[Your objective]: If a line in the entries includes "source", show that line.

[Entries provided]:
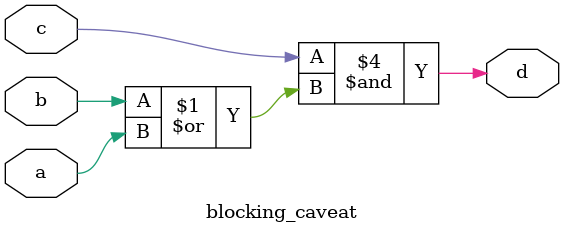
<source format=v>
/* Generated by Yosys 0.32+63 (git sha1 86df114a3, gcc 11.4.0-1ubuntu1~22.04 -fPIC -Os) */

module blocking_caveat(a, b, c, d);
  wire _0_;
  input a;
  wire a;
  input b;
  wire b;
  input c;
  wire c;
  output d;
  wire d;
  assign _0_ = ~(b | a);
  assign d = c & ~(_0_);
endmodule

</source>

...

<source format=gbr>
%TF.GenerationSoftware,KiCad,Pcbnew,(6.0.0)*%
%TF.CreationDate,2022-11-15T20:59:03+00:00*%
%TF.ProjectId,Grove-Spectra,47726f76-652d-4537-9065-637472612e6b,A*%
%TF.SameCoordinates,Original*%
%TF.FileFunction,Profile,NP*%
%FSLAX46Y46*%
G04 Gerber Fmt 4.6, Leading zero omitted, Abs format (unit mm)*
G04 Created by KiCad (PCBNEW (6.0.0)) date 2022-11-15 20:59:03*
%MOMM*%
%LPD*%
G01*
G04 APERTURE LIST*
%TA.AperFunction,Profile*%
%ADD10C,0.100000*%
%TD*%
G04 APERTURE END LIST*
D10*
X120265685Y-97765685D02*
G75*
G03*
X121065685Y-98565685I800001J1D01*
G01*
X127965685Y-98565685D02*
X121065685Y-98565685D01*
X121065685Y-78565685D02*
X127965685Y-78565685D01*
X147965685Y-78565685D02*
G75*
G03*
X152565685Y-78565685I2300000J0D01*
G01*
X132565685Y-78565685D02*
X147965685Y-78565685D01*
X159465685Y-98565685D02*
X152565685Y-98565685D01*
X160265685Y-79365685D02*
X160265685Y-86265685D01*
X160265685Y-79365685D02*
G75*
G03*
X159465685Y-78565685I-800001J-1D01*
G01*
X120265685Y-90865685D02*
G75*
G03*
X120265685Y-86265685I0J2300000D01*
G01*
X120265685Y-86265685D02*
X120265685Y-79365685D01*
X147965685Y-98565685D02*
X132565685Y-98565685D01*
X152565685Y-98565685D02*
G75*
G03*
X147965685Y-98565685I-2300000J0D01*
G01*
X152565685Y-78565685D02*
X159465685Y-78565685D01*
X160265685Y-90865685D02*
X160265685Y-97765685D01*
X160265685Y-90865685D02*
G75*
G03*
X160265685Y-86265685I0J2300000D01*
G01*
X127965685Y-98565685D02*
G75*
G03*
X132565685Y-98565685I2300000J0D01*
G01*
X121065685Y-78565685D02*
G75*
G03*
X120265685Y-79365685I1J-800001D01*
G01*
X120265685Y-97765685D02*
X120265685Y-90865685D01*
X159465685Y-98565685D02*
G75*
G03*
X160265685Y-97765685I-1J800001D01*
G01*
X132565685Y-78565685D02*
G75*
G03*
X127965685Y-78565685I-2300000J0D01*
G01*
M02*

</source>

[Result of this exercise]:
<source format=v>
</source>
<source format=gbr>
</source>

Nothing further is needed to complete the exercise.